Open air preaching is simply preaching in the outdoors, which all of those examples fulfill. There is also much of this in the book Acts, which was the primary way the gospel was spread.
Your illusion to needing to have a relationship with people or otherwise they will see preaching as a noisy gong is faulty, due to my previous point. There is no indication when Paul preached on Mars Hill that he had a relationship with those people. What about all of the times when the preacher was attacked, such as Stephen and Paul, since they are apparently ineffective, perhaps they should of done it in a different manner?
I reject all pragmatic premises on how we should evangelize, we should emulate the Scriptures and publicly preach, while at the same time do the naturally occurring good works and related speech to the gospel that would occur in our day to day life.
If being effective is sharing Biblical truth with the unbelieving then public preaching would definitely be quite effective at doing so. However if being effective is equal to how many "converts" one gets, than that is quite subjective.
It also opens a discussion on whether or not you believe that a dead in sins, child of wrath, who is at enmity with God is somehow more likely to truly be regenerated by God because there is a relationship with someone else.
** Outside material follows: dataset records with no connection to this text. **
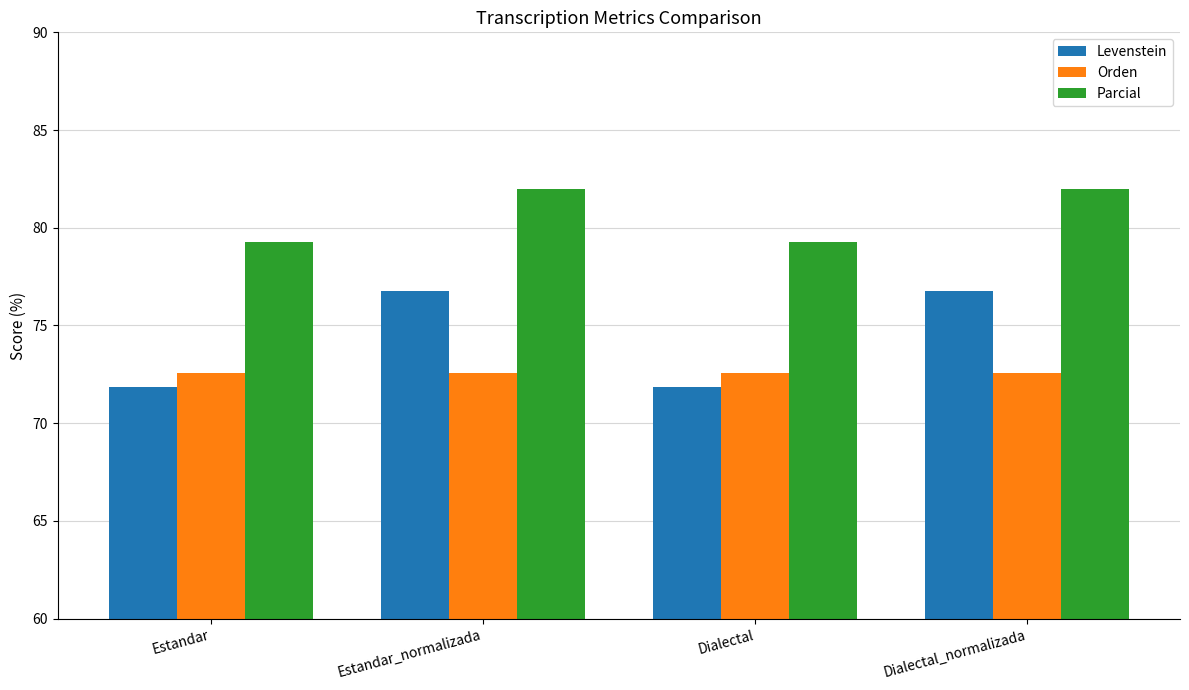

Count the number of data series in this chart.

3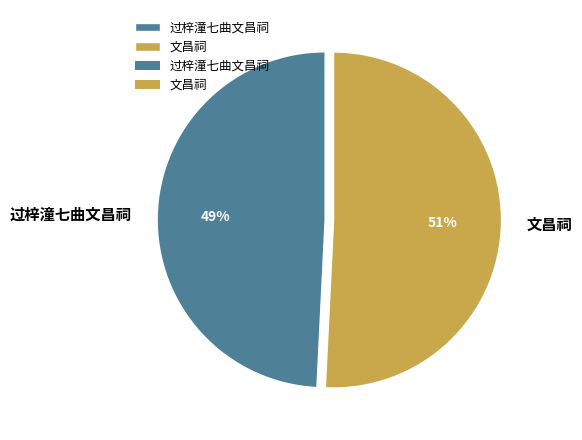

Which slice is the largest?

文昌祠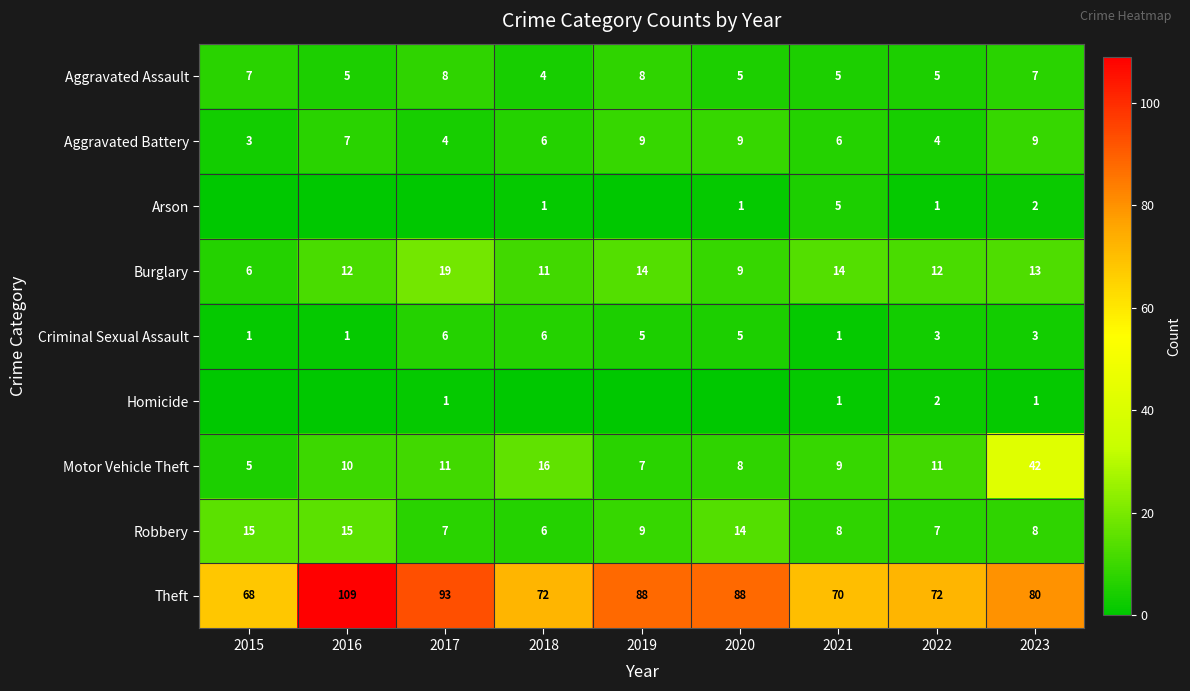

What is the total value across all series at 2020?

139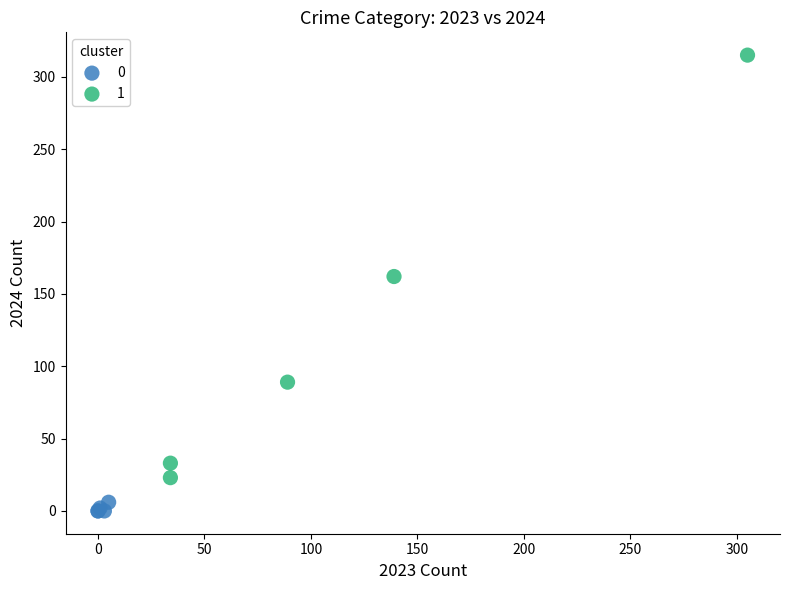

Which series reaches the maximum Y coordinate?

1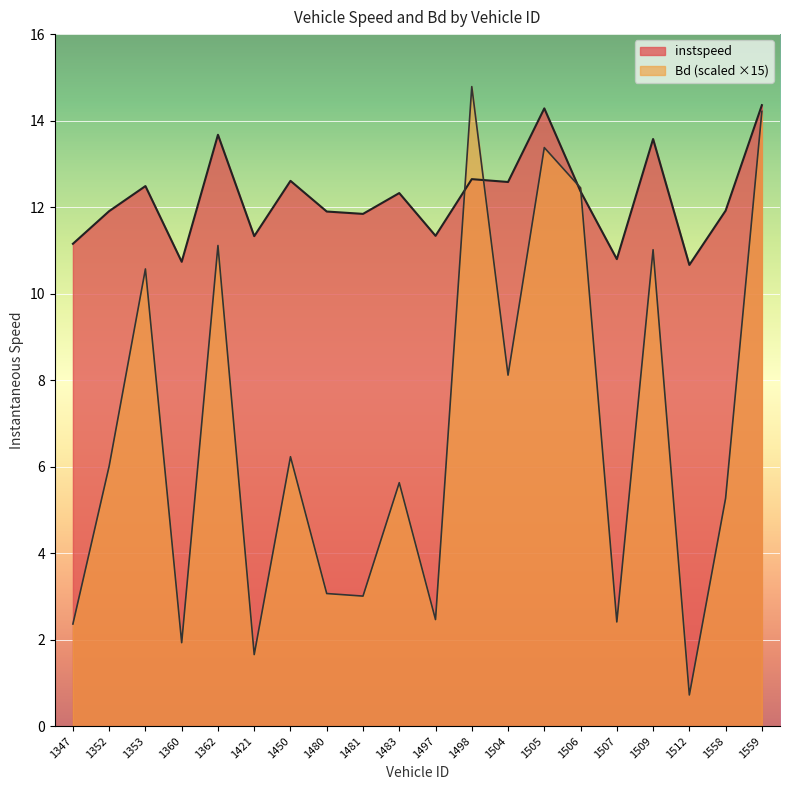

How many times do Bd and instspeed cross each other?

4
The viewpoint could almost be guilty of glorifying the messenger above or equal to God, because apparently the conversion is dependent on having a relationship with the messenger, rather than the foolish means (preaching; 1 Corinthians 1) that God has chosen. Nowhere does Scripture teach that God using his foolish means is dependent on whether or not there is a relationship, it is not a prerequisite to God drawing a sinner to salvation.